-------- Фрагмент текста --------
Музыка в нашем спектакле призвана помогать зрителю более мудро оценить события пьесы со стороны и предоставить персонажам одним пребывать в своей суетности.

Вполне закономерно встал перед нами также вопрос — в каких декорациях играть спектакль? Мне хотелось найти такое оформление, которое соответствовало бы общему принципу решения и при этом, чтобы контуры интерьера были привычными, а декорация иллюзорной. Когда открывается занавес, зритель видит на сцене обычный павильон, сделанный в точном соответствии с горьковской ремаркой. И только где-то в середине второго акта зритель замечает — а стен-то у комнаты нет! И их действительно нет. Мы выстроили предельно достоверную комнату, но стены сняли, а «обои» натянули на радиусе-заднике. С одной стороны, это дает полную иллюзию реального дома. А с другой — мы можем, в зависимости от настроения, менять цвет обоев, подсвечивая натянутое полотно, не меняя, при этом освещения всей сцены. В общем-то это верно и с точки зрения элементарной достоверности — ведь обои в любой комнате меняют оттенок в зависимости от того, утро это или вечер, солнечный день или пасмурный.

Решая таким образом сценическое пространство, я преследовал одну цель — включить и этот компонент спектакля в концепцию общего решения. Вроде бы это обычная комната, но поскольку стен нет, то дом — уже не просто дом, а частица огромного мира.
--------
§ **Что нужно сделать**: Продолжите фрагмент о декорациях к спектаклю по пьесе Горького, начав сразу после его последнего предложения. Записи здесь никакой роли не играют.
-------- Исходные данные --------
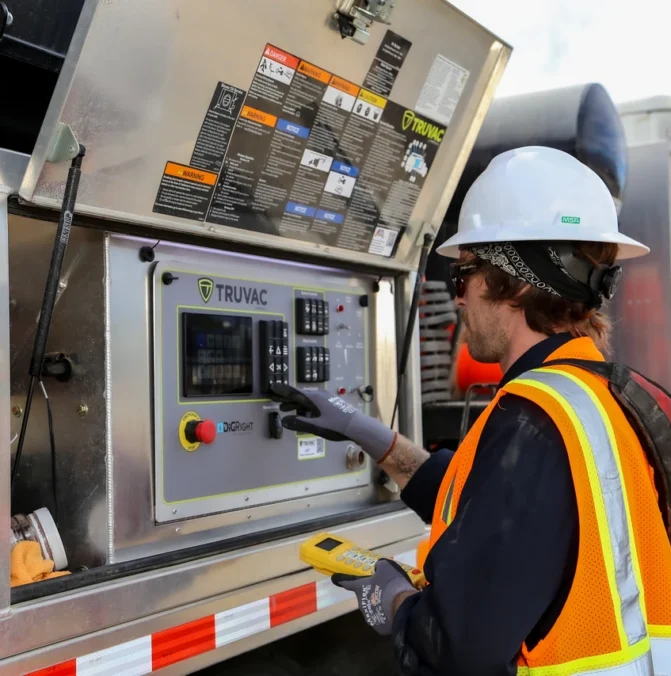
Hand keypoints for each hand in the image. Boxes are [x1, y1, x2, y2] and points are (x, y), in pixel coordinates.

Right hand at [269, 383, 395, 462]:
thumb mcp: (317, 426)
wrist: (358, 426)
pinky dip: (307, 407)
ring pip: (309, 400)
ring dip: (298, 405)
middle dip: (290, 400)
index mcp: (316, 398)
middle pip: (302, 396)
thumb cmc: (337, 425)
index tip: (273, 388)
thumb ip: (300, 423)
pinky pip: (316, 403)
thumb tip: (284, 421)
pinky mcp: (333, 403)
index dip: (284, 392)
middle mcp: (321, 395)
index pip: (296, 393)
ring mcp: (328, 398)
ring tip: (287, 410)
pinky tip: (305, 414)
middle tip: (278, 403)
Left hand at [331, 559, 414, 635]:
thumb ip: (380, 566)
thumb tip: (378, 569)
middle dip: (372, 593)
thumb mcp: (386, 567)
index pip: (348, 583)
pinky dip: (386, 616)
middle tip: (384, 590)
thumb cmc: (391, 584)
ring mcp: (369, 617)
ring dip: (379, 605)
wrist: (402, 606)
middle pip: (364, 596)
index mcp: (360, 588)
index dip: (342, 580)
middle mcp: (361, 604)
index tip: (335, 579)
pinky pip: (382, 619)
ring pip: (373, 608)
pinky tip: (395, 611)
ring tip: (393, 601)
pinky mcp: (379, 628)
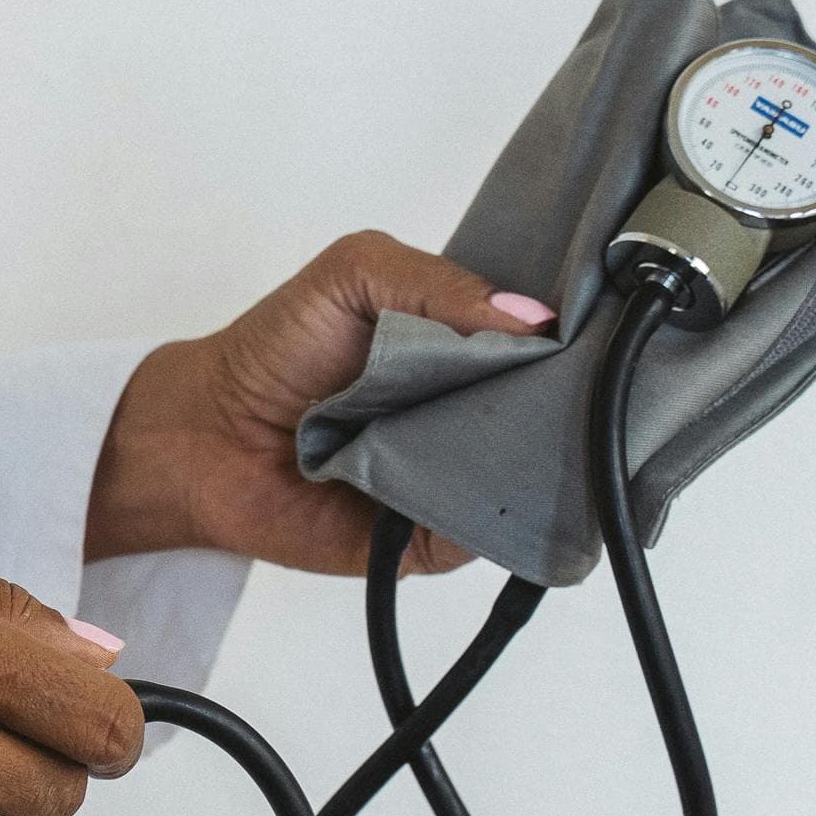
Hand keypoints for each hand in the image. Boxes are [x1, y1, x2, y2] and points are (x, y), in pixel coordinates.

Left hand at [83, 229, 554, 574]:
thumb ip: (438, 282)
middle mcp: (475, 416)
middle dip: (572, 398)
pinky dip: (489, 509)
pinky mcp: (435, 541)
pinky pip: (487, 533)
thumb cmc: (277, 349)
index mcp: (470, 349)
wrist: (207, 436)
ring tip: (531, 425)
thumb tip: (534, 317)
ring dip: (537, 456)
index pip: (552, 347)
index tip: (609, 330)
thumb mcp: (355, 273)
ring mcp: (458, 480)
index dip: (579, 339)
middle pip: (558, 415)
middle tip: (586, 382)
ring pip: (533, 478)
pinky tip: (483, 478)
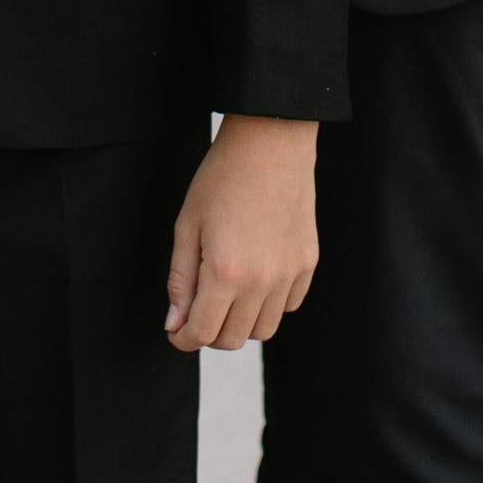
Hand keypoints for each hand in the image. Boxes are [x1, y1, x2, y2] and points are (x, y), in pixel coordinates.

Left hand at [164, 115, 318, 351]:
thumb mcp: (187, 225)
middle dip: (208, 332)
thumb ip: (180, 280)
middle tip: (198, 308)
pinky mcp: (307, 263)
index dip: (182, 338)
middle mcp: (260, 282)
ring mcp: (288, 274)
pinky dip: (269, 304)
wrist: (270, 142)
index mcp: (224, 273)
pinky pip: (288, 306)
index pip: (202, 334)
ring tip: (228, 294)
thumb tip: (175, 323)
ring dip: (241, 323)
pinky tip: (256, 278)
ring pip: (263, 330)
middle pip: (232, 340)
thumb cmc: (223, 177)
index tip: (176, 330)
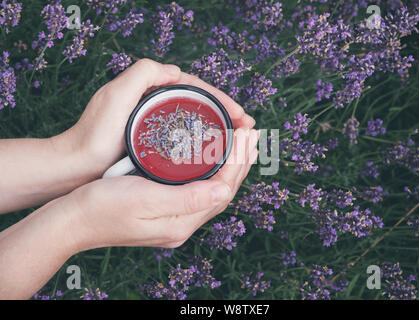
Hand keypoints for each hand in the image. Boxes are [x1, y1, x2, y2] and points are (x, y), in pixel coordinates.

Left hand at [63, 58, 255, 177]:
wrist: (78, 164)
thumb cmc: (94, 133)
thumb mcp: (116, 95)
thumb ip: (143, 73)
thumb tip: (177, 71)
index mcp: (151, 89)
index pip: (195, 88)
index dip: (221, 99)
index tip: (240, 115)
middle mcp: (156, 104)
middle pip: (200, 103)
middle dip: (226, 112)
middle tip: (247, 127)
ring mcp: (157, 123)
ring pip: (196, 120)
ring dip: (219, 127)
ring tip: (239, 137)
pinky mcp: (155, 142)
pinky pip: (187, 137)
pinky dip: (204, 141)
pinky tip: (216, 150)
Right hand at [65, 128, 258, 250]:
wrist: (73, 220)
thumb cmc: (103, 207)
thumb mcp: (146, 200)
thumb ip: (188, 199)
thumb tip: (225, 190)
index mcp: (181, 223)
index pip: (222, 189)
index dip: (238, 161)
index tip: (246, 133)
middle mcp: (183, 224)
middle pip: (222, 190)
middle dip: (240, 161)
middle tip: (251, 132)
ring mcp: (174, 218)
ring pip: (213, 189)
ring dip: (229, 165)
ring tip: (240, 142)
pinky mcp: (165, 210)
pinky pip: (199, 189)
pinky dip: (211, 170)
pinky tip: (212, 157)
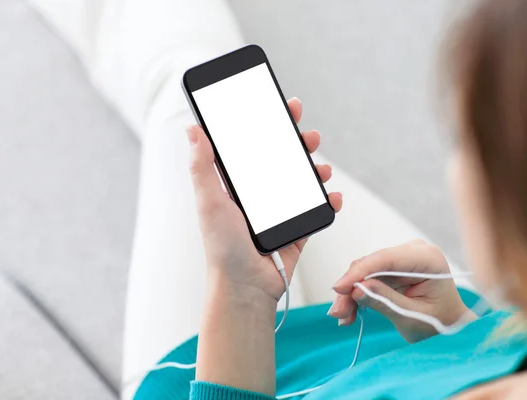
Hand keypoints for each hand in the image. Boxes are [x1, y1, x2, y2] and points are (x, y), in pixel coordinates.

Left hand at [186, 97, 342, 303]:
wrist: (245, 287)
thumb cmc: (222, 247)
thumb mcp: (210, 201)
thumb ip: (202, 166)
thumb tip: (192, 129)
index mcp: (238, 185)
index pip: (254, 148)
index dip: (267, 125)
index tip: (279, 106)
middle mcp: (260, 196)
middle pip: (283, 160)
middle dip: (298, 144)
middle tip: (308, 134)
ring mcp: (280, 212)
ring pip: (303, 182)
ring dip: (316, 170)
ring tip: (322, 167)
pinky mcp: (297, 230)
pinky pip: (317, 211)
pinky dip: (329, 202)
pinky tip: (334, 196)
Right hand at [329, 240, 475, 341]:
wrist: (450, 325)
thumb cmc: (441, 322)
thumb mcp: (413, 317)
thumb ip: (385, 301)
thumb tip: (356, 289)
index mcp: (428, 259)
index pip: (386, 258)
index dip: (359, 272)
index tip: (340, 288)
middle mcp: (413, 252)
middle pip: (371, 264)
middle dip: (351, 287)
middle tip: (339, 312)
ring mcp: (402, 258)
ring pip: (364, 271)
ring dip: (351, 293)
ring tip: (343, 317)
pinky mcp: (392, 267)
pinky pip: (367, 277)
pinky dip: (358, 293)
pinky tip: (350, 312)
--------
§ **Ответ к заданию**:
Этим же определялось и значение звуков. И хрип граммофона, и скрип двери, которую надо бы починить, да никак не соберутся, и бой часов — не просто натуралистические звуки, нужные для атмосферы, но еще и детали, символизирующие жизнь, которая течет в мире этого дома.

В работе над горьковским спектаклем все компоненты были подчинены раскрытию того смысла, ради которого писал Горький свои пьесы. А смысл этот заключается в его жестоком, беспощадном отношении ко всяческой мерзости, в мужественной любви к нравственному здоровью человека.

Творческий подход к классике требует точного решения проблемы традиций и новаторства.

Проблема традиций и новаторства до сих пор остается самой волнующей в современной теоретической мысли, хотя мне думается, что практически она давно решена в советском театральном искусстве, где эти понятия всегда были связаны нерасторжимо. В самом деле, Станиславский немыслим без Малого театра, так же как Мейерхольд без Станиславского. В своей книге «Моя жизнь в искусстве» Станиславский восхищался великими Ермоловой и Федотовой самым непосредственным образом, как человек, сопричастный методу их игры. Теоретически обобщая их опыт, он делал его своим собственным. Мейерхольд в течение нескольких лет не расставался с Художественным театром, накапливая опыт для создания собственной программы на подмостках молодого новаторского театра.

Преемственность в искусстве связана и с отрицанием уже пройденного, в этом — движение к новым открытиям, к новаторству. Процесс неизбежный, потому что повторение в искусстве — шаг назад, а мы часто буквальное повторение путаем с традицией. Для многих так удобнее, потому что настоящее использование традиций связано с беспокойным поиском нового. Куда спокойнее думать, что классику надо ставить вне всяких связей с современностью. Музейный подход к классике нанес много вреда и самой классике, и театрам, своей школьной добросовестностью отпугнув ставших равнодушными зрителей.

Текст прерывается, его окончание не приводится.